- **WHAT IS BEING ASKED**: Write out every row below word for word, leaving out the pictures.

- **RECORDS SHOWN**:
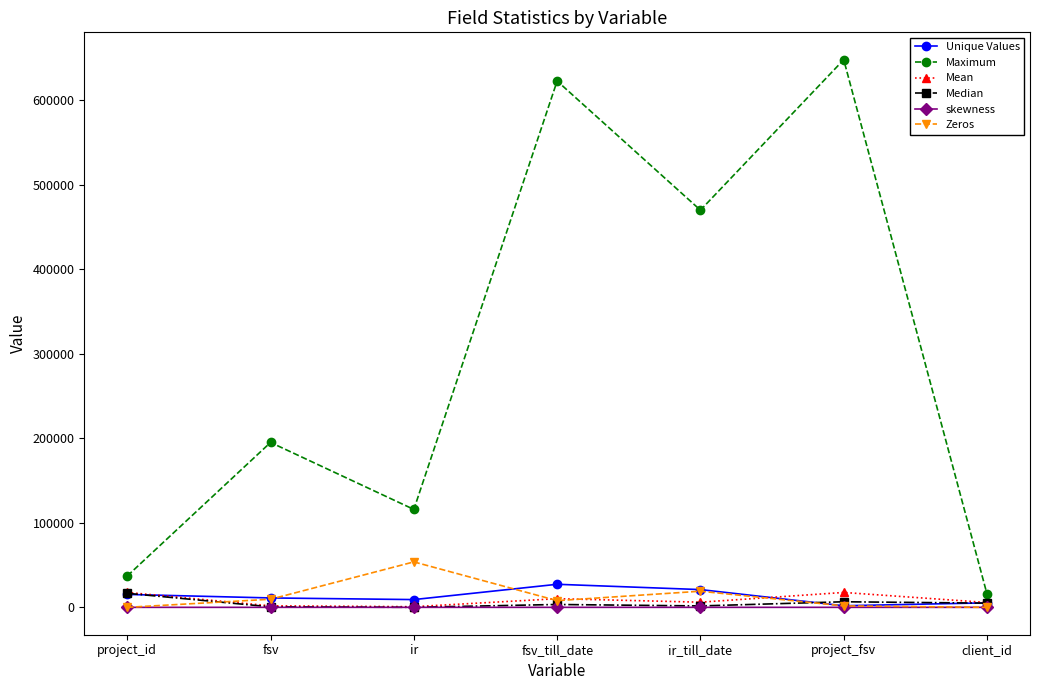

True or false: Maximum and skewness cross at least once.

False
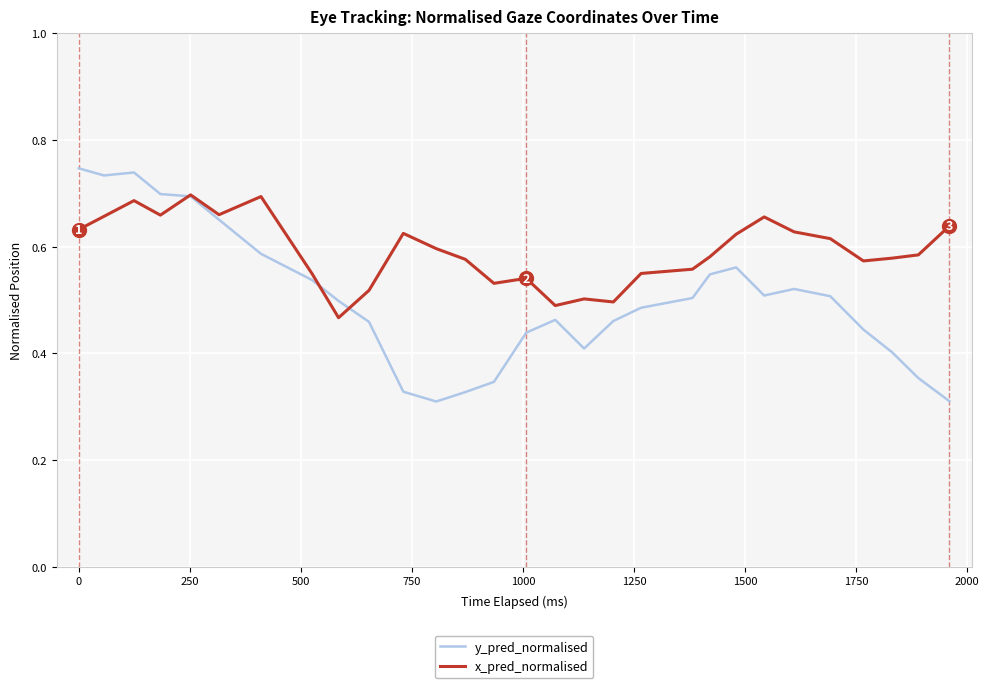

List the series in order of their peak value, lowest first.

x_pred_normalised, y_pred_normalised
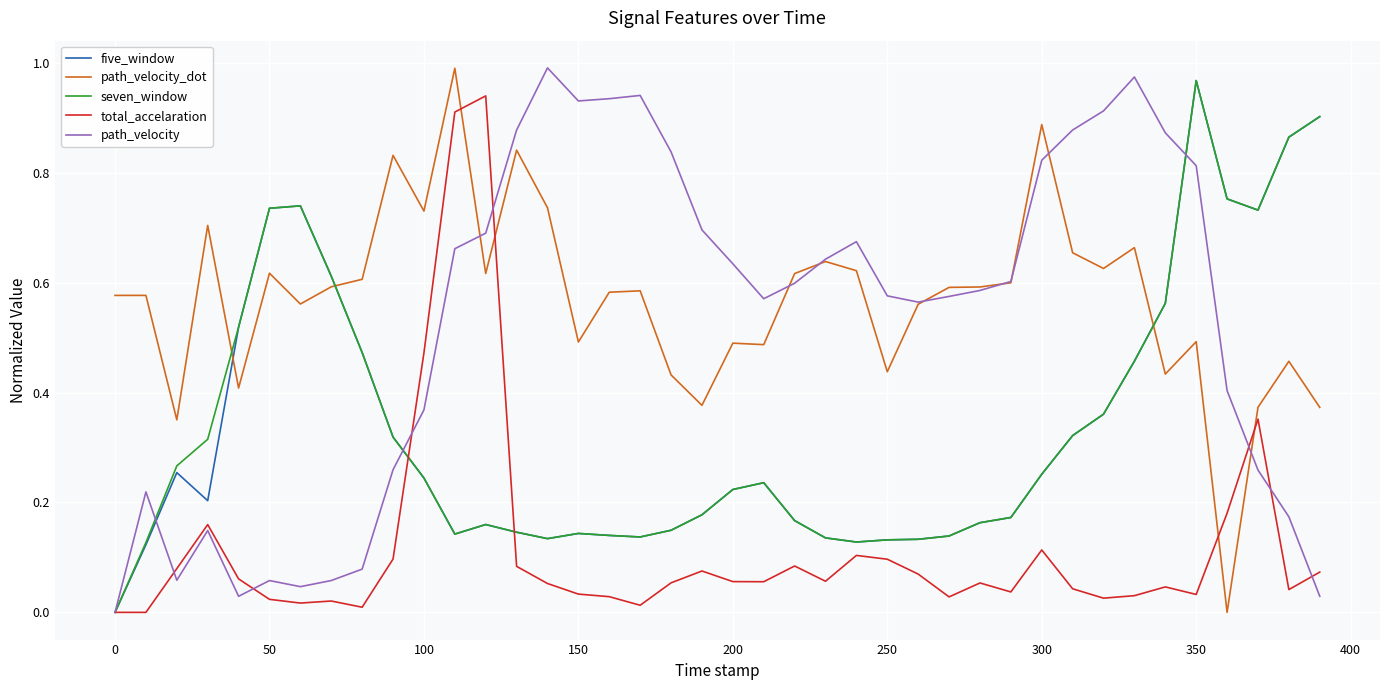

How many times do path_velocity_dot and total_accelaration cross each other?

4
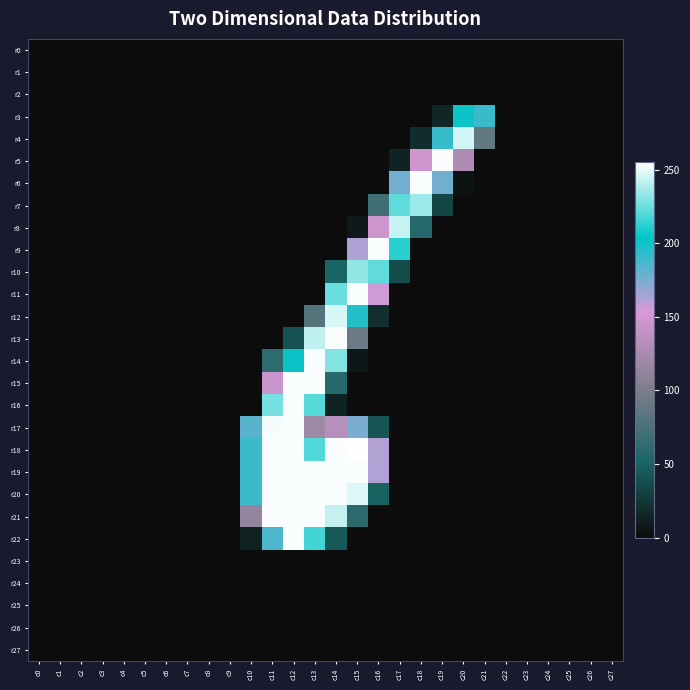

At how many categories does at least one series exceed 21?

12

- **SOLUTION TO THIS EXERCISE**:
True or false: Maximum and skewness cross at least once.

False

List the series in order of their peak value, lowest first.

x_pred_normalised, y_pred_normalised

How many times do path_velocity_dot and total_accelaration cross each other?

4

At how many categories does at least one series exceed 21?

12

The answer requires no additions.